Our study demonstrates that non-radiologists can reliably identify the vertebral body centroid on axial and sagittal CT views, which measure HU on axial and sagittal CT imaging. As use of opportunistic CT increases clinically, it may be beneficial for non-radiologists to be comfortable measuring HU on CT scans obtained for other purposes. This would allow non-radiologists to estimate bone loss and fracture risk for patients in their practice. This could be beneficial in a variety of clinical contexts including orthopedics, oncology, and other clinical scenarios where patients are at high risk for bone loss or fracture and undergo routine CT imaging for other purposes [22]. Not at the level of an individual clinician, but rather at the healthcare system level, artificial intelligence may lead to a routine HU measurement of bone and muscle to identify not only fracture but also falls risk, thereby facilitating widespread adoption of the opportunistic CT [23,24,25,26]. It seems reasonable that even such approaches will be dependent on the agreement of what ROI(s) should be measured [27].

There are limitations to this study. First, our study was conducted at one institution in two small cohorts of patients undergoing CT imaging for other indications. Specific health data and bone loss risk were not evaluated which limits generalizability of this cohort to other populations. All CTs were performed using a single manufacturer; although, models varied. While HU will vary by small amounts based on the manufacturer [28], HU measurement reliability is independent of the manufacturer [29]. It must be emphasized that all studies in this investigation were non-contrast and used only a 120-kV tube voltage; HU measurements will be affected by contrast and tube voltage differences. A linear inverse relationship exists between tube voltage and HU [30]; although, the reliability of HU measurement is independent of this variable. Similarly, the contrast will increase HU [3]; although, we do not believe that reliability will be affected. Other factors that have small effects on HU such as the patient table height in the scanner and prone vs. supine position were not evaluated. The slice thickness and number of slices obtained for each vertebral body could affect precision as thinner sections would be expected to have less variation in HU than when fewer sections are available.

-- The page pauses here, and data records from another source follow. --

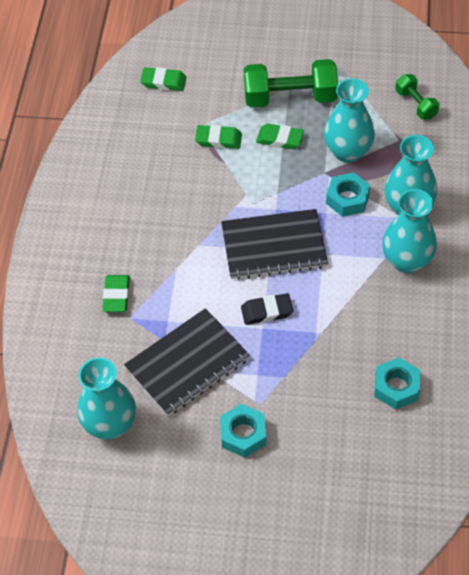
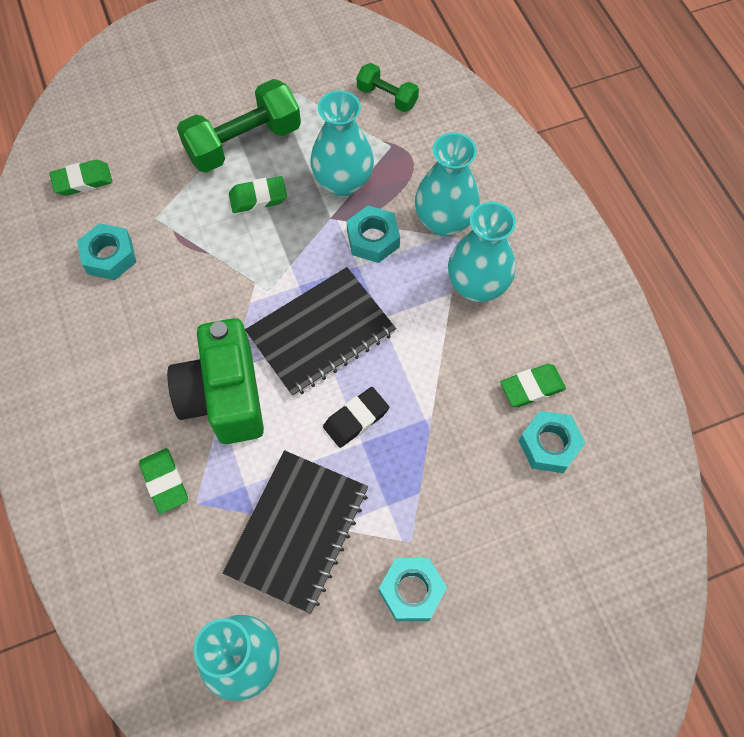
camera: 30 degrees left, 10 degrees up
(155, 139) = (109, 256): none -> turquoise nut
(184, 259) = (224, 396): none -> green camera
(218, 139) = (187, 227): green eraser -> green eraser (532, 387)

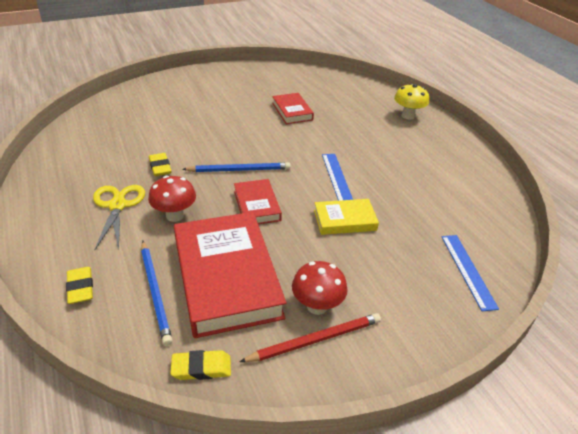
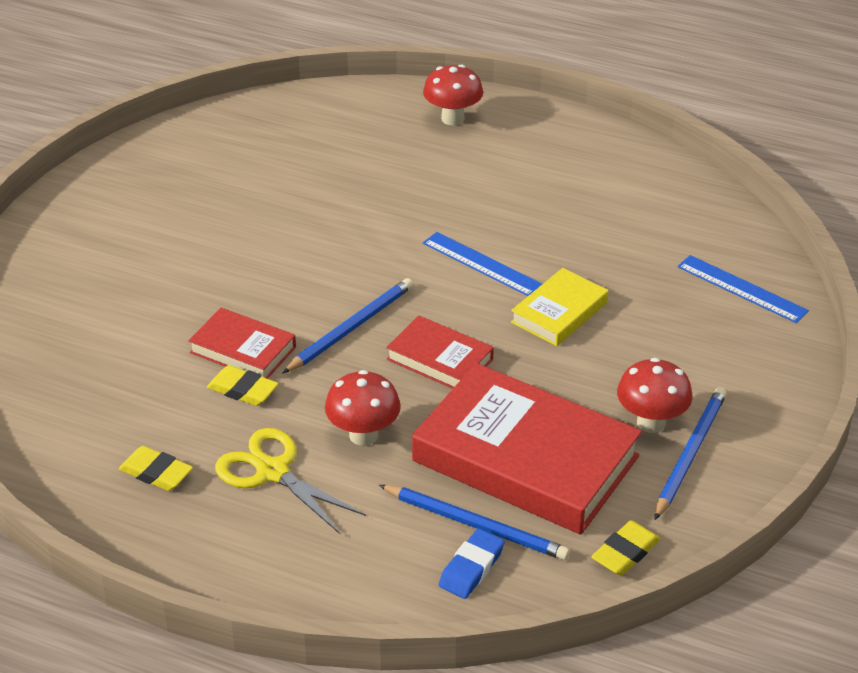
camera: 40 degrees left, 0 degrees up
(80, 288) = (389, 580): yellow eraser -> yellow eraser (156, 473)
(120, 312) = (471, 568): none -> blue eraser
(292, 111) = (293, 199): red book -> red book (243, 350)
(315, 340) = (690, 454): red pencil -> blue pencil
(408, 116) = (452, 119): yellow mushroom -> red mushroom

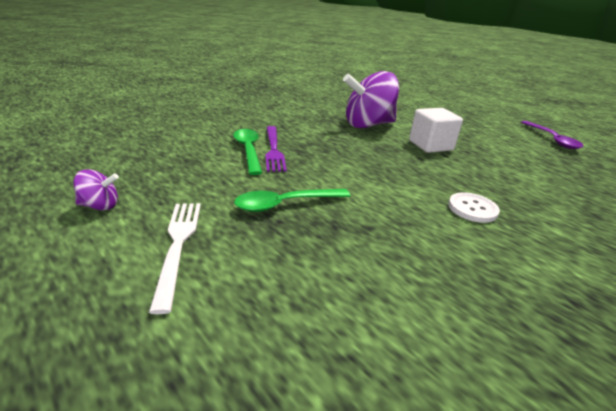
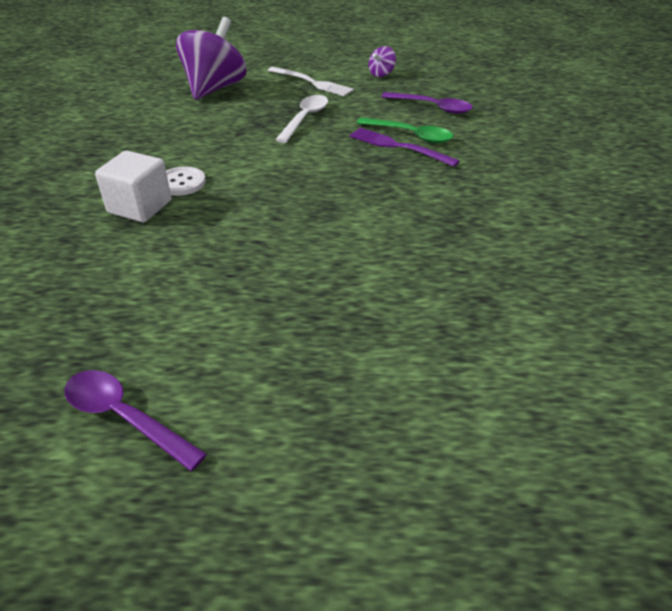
camera: 135 degrees right, 10 degrees up
(179, 155) = (432, 107): none -> purple spoon
(285, 204) = (305, 119): green spoon -> white spoon
(368, 125) = (402, 240): purple spinning top -> purple spinning top (215, 88)
(430, 145) = (289, 248): white cube -> white cube (140, 207)

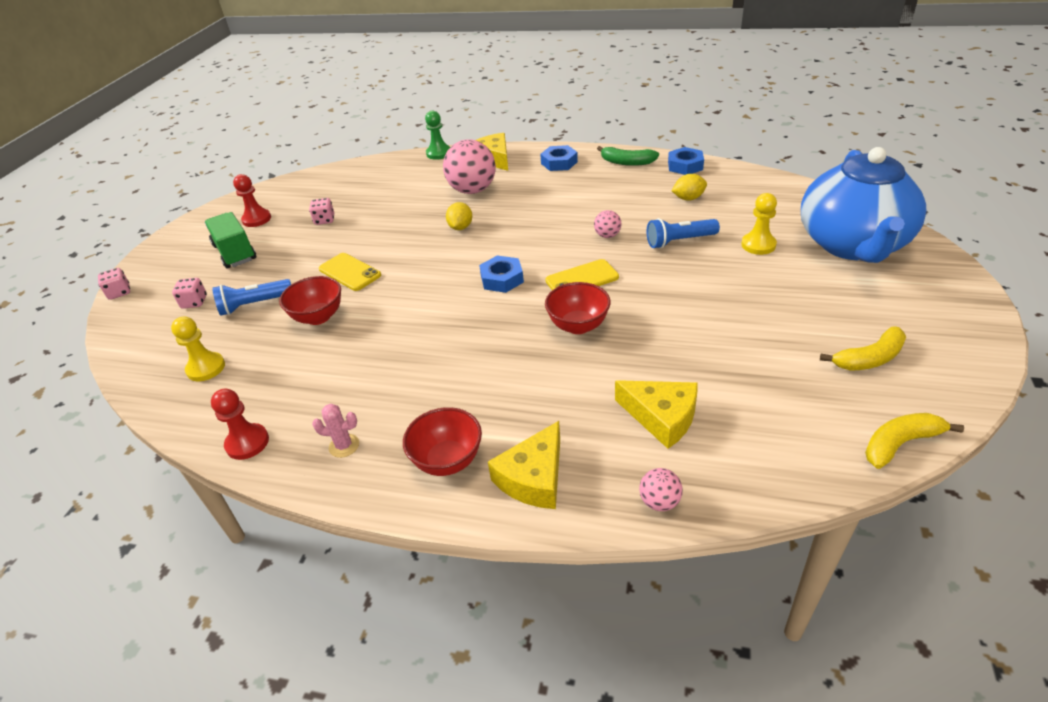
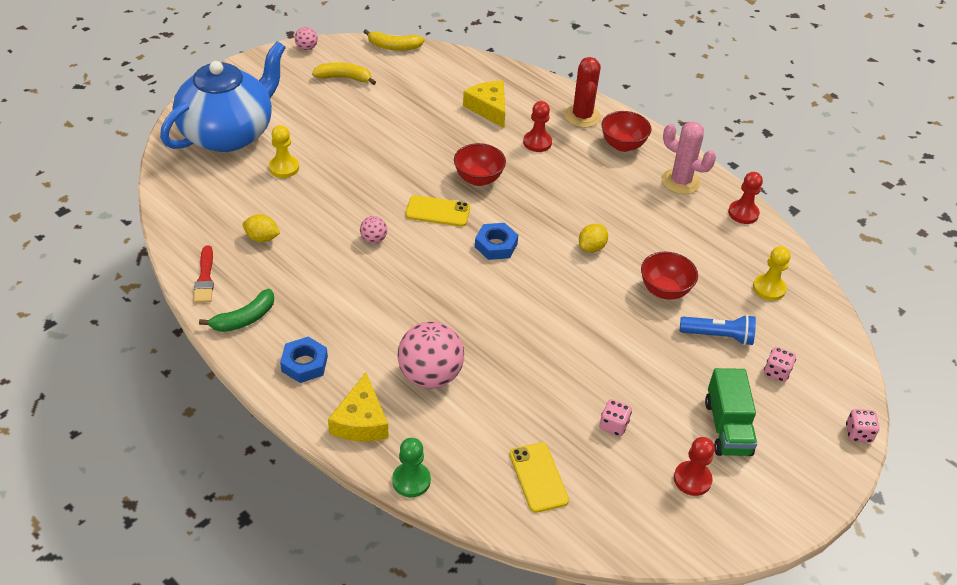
camera: 155 degrees left, 5 degrees up
(344, 446) = (680, 181): pink cactus -> pink cactus, size x1.84
(349, 272) = (618, 327): yellow phone -> yellow phone (538, 477)
(460, 227) = (484, 325): yellow lemon -> yellow lemon (591, 247)
(534, 478) = (582, 116): yellow cheese -> red cactus
(557, 402) = (537, 142): none -> red pawn
(627, 162) = (244, 318): green banana -> green banana turned 90 degrees clockwise
(659, 502) = (530, 80): pink ball -> pink ball (306, 48)
(679, 241) = (330, 202): blue flashlight -> none
(685, 166) = (205, 278): blue nut -> red brush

In conclusion, this study provides guidance on optimal ROI size and placement for HU measurement of bone and demonstrates that non-radiologists can reliably identify vertebral centroid and accurately measure HU on axial and sagittal images. Based on results from this study, we recommend a 200-mm2 circular ROI placed at the vertebral centroid on L1 axial imaging for clinical use. As clinical use of opportunistic CT further progresses, this guidance may help optimize clinical usefulness.